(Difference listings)
------

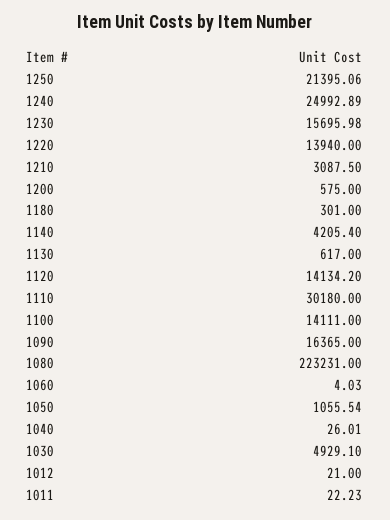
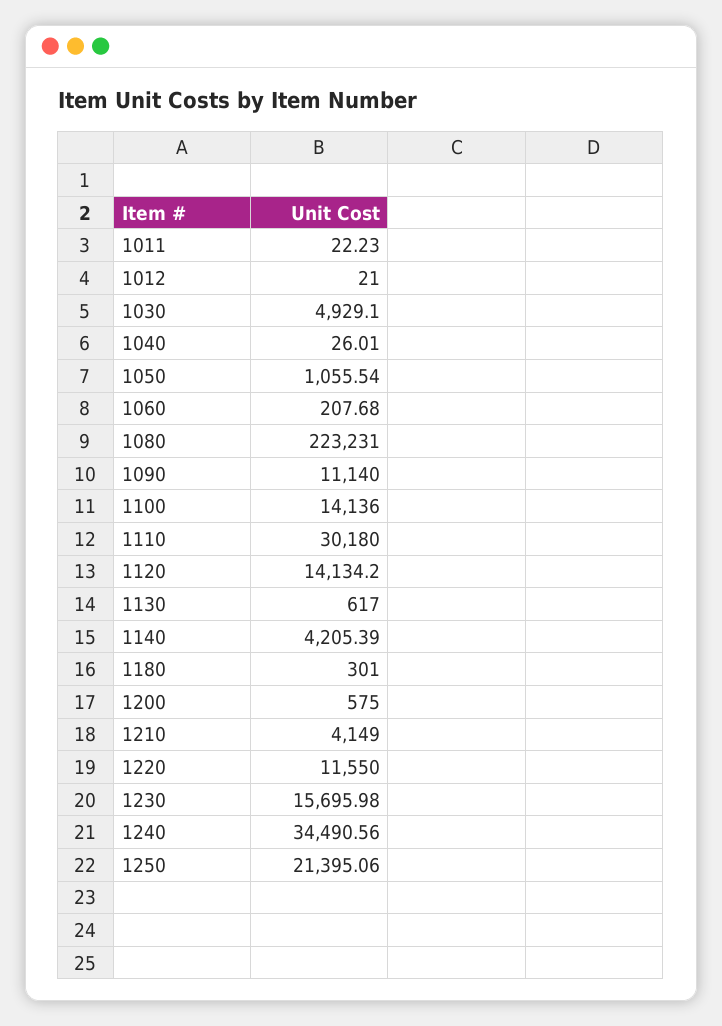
1240: 24992.89 -> 34490.56
1220: 13940 -> 11550
1210: 3087.5 -> 4149
1140: 4205.4 -> 4205.39
1100: 14111 -> 14136
1090: 16365 -> 11140
1060: 4.03 -> 207.68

------

◆ **EXERCISE DIRECTIONS**: Up to and including the final line of the data above, please copy every line exactly, starting from the one that contains "1220: 13940 -> 11550".

◆ **COMPLETED TASK**:
1220: 13940 -> 11550
1210: 3087.5 -> 4149
1140: 4205.4 -> 4205.39
1100: 14111 -> 14136
1090: 16365 -> 11140
1060: 4.03 -> 207.68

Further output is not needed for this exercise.